With the approval of silicone breast implants for cosmetic procedures, plastic surgery will take yet another step forward towards a more natural beauty. The exciting announcement by the Food and Drug Administration approved silicone breast implants for cosmetic procedures for patients age 22 and older.
Previously, the controversy behind silicone breast augmentation arose from women reporting silicone implants to be linked to connective tissue disorders. Therefore, in 1992, the FDA banned silicone implants to the general public, and later allowed certain patients in adjunctive studies to obtain silicone implants. These studies included women who required implants for reconstructive surgery, breast lift procedures, breast revisions, or chest wall deformities.
In the Inland Empire, Robert H. Sorosky, M.D. is a cosmetic surgeon who has been one of the participants in the silicone study which has allowed his practice to offer silicone implants to those patients satisfying the appropriate prerequisites. “I have been part of the silicone gel breast implant study since1994, and it has afforded our practice the opportunity to really look at silicone implants and any underlying effects it has had on women. So far in comparison to saline implants, we have not seen it linked to any illnesses.”

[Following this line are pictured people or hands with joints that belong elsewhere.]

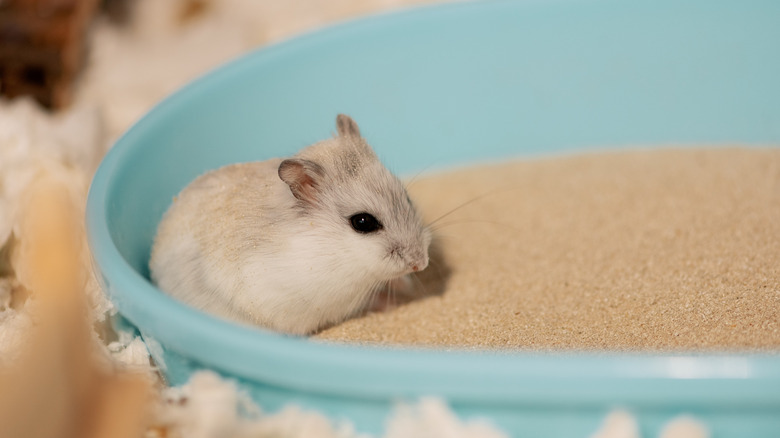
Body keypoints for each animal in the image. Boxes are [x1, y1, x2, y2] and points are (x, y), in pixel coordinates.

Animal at [146, 114, 432, 336]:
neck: (335, 248)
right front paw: (392, 301)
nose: (421, 264)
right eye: (363, 222)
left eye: (407, 197)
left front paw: (406, 287)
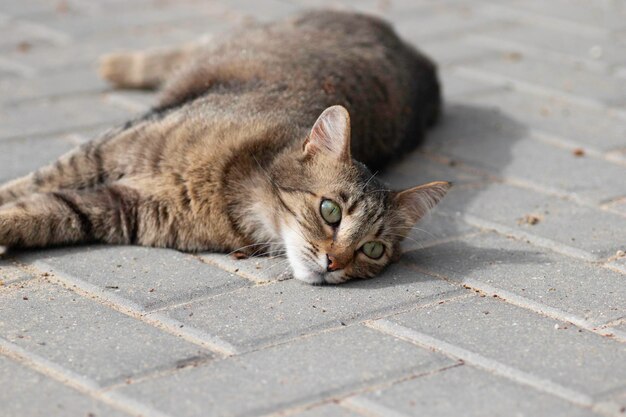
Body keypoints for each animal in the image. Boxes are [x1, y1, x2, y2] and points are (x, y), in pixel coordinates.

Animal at [0, 9, 448, 284]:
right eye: (330, 211)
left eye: (372, 249)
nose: (334, 263)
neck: (233, 189)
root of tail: (425, 61)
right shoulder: (104, 151)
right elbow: (26, 186)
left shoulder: (118, 209)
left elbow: (43, 212)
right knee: (197, 43)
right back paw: (116, 64)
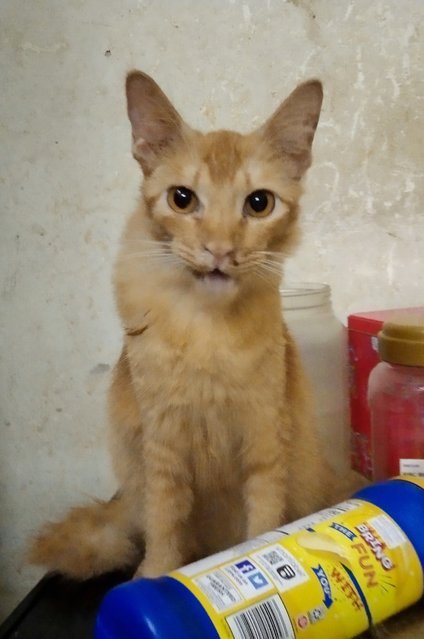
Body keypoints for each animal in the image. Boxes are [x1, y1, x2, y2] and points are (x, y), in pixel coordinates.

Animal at [29, 70, 344, 580]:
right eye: (182, 199)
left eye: (259, 203)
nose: (219, 249)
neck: (208, 330)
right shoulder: (161, 443)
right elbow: (164, 523)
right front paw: (156, 576)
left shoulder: (264, 438)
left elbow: (263, 519)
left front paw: (260, 561)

Since 1992, several national studies were performed and proved that there has been no link between silicone implants and any illnesses such as connective tissue disorders, breast cancer, or autoimmune diseases. Based on review of these scientific studies, last week the FDA approved silicone implants for all women age 22 and older.
“Although we have been providing silicone implants to the appropriate patients, this approval will offer all patients the option of obtaining silicone implants. We feel that silicone does have some advantages in terms of natural feel, however, saline implants will continue to play a role in cosmetic augmentation as well.” Dr. Sorosky reports.
The one thing to consider is the fact that silicone implants are pre-filled, and therefore, the incision for the implants must be made longer. The incision must be made under the breast in the inframammary fold or through the areola, so this would preclude the other approaches such as through the belly button or armpit. Also there is an additional cost factor for the silicone implants as well as future costs for FDA recommended followup studies such as periodic MRI’s to detect any rupture of implants with leakage of silicone.
Edward H. Park, M.D. is Dr. Sorosky’s partner who is a plastic and reconstructive surgeon and has significant experience with silicone gel implants in his breast reconstructive surgery practice. “Silicone implants have afforded certain advantages in breast cancer patients who will often have thin tissue coverage after a mastectomy. There is less rippling in silicone vs. saline implants, and some of these advantages may now be passed on to the appropriate cosmetic patients.”